PLEASE allow me to share your story.

Every life has a story - tell yours
Every story has a lesson - learn from it





Wednesday, March 27, 2013

Carol Bray


 

From my earliest memories I was always drawing, painting and creating.

My mother eventually guided me to take home economic classes and I went on to pursue a degree in home economics education.  Family and life got in the way of my creativity until around 1986 when I took a basket weaving class.  I quickly became quite addictive to the entire weaving process.  So much so that I quit a teacher's aide position that I was currently employed in.  From 1987 until 1998 I traveled around the country doing art shows with my baskets.  Stenciling on baskets was quite popular and when I couldn't find the right stencil I wanted, I branched out and started painting freehand on my baskets.  I was amazed at what I was creating.  It got to the point where I all I wanted to do was to paint and not weave baskets any longer. 
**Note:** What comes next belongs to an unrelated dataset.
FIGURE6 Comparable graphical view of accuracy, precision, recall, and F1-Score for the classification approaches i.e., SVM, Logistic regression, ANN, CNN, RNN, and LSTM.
In 2005, my husband retired and we started spending our winters in Florida.  We were staying at a great RV park that offered lots of activities.  I discovered that watercolor was being offered, but I had heard it was a very unforgiving medium and very hard to work with.  Finally around 2008 I got the courage to sign up for and invest in watercolors and I've never looked back.  I was drawn to it like a bee to honey.  All the classes were taught by volunteers in the park and I was mesmerized by all the wonderful techniques I was learning.  Just a few weeks ago I was one of the volunteers who taught a class on how to paint a red fox.  I couldn't find any information for me to learn how to paint one, so I just did my own from an actual photo.  It's one of my favorites and I named him Ever Watchful. 
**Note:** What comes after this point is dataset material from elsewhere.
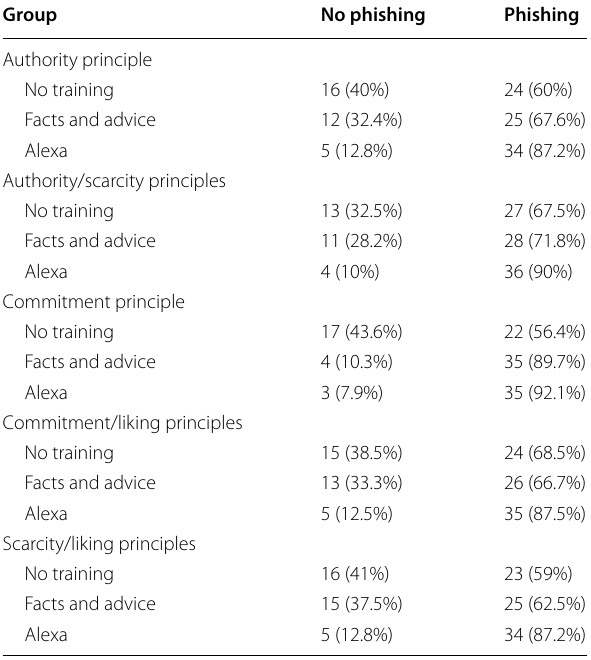
Table 3 Pearson chi-square tests—hypothesis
My husband has been so very supportive of my art.  So much so that many nights we've eaten our meals on our lap while my paints and papers covered our small dining table in our RV.  I may be a late bloomer, but the one thing I'm enjoying is the fact that I can paint and create all I want and have no stress about it.  I just became Medicare eligible a few months ago and I figure any sales I make from my paintings is extra cash for traveling adventures.  I know so many younger artists feel more pressure to succeed at their art so they can make this their full time profession. 

My word of advice is to JUST DO IT!  That's what I did back in 1987 when I quit a job to pursue my dream and I have never regretted it.  Just remember, no one is ever to old to begin something new.  EVER!!